Túmulo de Jacobina |
Apesar
disso, os seguidores de Jacobina aumentavam em número e em dedicação ao culto
religioso. Mesmo alguns importantes líderes regionais se aliaram a eles e
passaram a fazer parte dessa comunidade religiosa.
Em
1874, foi atribuída aos Muckers uma série de atentados e crimes, como assassinatos
e incêndios de casas comerciais e residências.
No
final de junho de 1874, a polícia local, mal preparada, atacou os Muckers.
Eles, acreditando na imortalidade de Jacobina, resistiram bravamente, com o
improvisado armamento que tinham, composto apenas de alguns velhos revólveres e
umas armas de caça. Tamanha era a inexperiência das tropas oficiais, que entraram
com canhões em uma terra recém lavrada, e ficaram atolados, não podendo os
cavalos movê-los em frente. Tornaram-se, desse modo, alvos fáceis dos fanáticos
religiosos que, em muito maior número, os abateram e tomaram posse de seus
armamentos. Os militares tiveram 39 baixas, contra apenas 6 dos Muckers. Isso
foi interpretado como uma proteção divina.
O coronel
Genuíno Olímpio Sampaio, que comandara o desastrado ataque anterior, em 18 de
julho seguinte, cerca o templo dos Muckers, mata 16 membros da seita, porém,
Jacobina consegue se evadir, protegida por seus adeptos. O coronel, no entanto,
foi ferido, vindo a falecer de hemorragia no dia seguinte.
No
dia 21, ainda houve um outro ataque infrutífero, uma vez que, utilizando o método
de guerrilha, os Muckers, espalharam-se pela floresta. Insistentemente, no dia
2 de agosto, guiados por um traidor, Carlos Luppa, os militares voltaram a
atacar.
Região onde viveram os Muckers |
Uma
força militar de 506 homens, sob a liderança do Capitão Dantas, apoiados por
mais de 300 colonos contrários aos fanáticos, foram guiados pelo traidor Luppa, pela floresta
do Ferrabraz, onde jacobina estava escondida com um grupo que somava apenas dezessete pessoas. Um jornal da época afirma que os soldados todos se portaram
bravamente no ataque. Todos os Muckers aí encontrados foram massacrados e
enterrados numa vala comum Com eles, Jacobina.
A
inabilidade das forças de repressão destruiu um grupo de fanáticos religiosos
que poderia ter sido, habilmente, conduzido a um acordo pacífico e a uma reorganização
da comunidade local.

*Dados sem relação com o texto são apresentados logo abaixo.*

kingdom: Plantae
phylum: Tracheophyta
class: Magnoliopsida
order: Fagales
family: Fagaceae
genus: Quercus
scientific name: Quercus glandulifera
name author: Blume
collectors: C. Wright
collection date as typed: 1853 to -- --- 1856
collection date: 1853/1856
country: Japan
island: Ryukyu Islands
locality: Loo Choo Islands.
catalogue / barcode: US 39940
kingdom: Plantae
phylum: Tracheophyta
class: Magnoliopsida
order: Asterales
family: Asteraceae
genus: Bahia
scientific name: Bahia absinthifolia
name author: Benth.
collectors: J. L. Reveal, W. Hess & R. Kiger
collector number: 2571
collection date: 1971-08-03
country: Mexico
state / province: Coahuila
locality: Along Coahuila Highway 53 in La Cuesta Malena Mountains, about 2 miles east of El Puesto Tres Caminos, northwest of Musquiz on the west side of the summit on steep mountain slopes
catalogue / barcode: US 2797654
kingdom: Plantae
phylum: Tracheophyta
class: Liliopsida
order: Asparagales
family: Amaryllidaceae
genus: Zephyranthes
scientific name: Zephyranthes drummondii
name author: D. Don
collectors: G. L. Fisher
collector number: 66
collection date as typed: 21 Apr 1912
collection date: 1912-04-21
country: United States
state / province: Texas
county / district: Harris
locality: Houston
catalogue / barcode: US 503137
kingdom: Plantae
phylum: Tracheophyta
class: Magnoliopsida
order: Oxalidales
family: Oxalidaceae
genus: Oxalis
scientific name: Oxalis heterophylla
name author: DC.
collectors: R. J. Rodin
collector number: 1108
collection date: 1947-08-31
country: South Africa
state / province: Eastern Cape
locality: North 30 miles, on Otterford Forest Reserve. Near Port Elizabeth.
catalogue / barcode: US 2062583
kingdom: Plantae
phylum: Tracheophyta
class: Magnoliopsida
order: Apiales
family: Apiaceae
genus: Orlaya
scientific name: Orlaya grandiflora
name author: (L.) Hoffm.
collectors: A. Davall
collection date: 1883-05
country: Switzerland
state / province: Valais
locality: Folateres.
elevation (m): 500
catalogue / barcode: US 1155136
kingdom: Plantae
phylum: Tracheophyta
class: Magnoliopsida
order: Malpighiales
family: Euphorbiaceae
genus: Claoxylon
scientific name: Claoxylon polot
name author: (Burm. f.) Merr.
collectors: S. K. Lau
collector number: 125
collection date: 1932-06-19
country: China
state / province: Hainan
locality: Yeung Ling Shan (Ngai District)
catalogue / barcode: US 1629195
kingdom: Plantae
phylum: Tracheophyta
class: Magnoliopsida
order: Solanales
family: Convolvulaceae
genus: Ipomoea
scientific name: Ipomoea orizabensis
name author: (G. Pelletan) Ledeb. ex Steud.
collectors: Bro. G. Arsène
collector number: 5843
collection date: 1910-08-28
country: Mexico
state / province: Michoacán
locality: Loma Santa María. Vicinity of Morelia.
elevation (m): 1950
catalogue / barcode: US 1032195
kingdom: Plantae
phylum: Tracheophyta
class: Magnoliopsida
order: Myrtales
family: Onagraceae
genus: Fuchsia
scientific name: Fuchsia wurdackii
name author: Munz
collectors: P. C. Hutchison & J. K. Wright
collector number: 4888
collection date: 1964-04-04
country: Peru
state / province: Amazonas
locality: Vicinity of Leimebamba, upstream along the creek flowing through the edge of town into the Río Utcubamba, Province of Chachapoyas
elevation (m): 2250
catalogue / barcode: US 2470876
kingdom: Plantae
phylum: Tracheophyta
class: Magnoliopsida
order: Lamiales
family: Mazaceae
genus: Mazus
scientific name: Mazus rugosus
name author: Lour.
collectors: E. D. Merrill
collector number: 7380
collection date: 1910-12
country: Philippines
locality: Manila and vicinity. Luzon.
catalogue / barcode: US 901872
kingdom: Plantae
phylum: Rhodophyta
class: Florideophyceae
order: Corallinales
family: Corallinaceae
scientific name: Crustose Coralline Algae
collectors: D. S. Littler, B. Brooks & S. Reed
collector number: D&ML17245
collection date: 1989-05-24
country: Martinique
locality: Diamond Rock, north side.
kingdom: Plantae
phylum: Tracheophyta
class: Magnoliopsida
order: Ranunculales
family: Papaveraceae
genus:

Nesse tempo, sucedeu o mesmo com o grupo de Antônio
Conselheiro, na Bahia, onde milhares de caboclos foram massacrados pelas tropas do exército
Euclides da Cunha narrou essa tragédia magistralmente em Os Sertões,
e Mário Vargas Llosa em A Guerra do Fim do Mundo, voltou a esse tema. Esses exemplos comprovam a inabilidade dos comandos militares em atuar nos movimentos sociais, nesse período em que a nação enfrentava os problemas iniciais, nos primórdios da formação nacional. Nosso país acolhia cidadãos das mais diversificadas origens sociológicas, religiosas e políticas. Exigia-se maior preparo por parte dos chefes da nação. O escritor gaúcho Luiz Antônio de Assis Brasil
analisa, em detalhes, o conflito dos Muckers e suas paixões, em sua excelente
narrativa, intitulada Videiras de Cristal.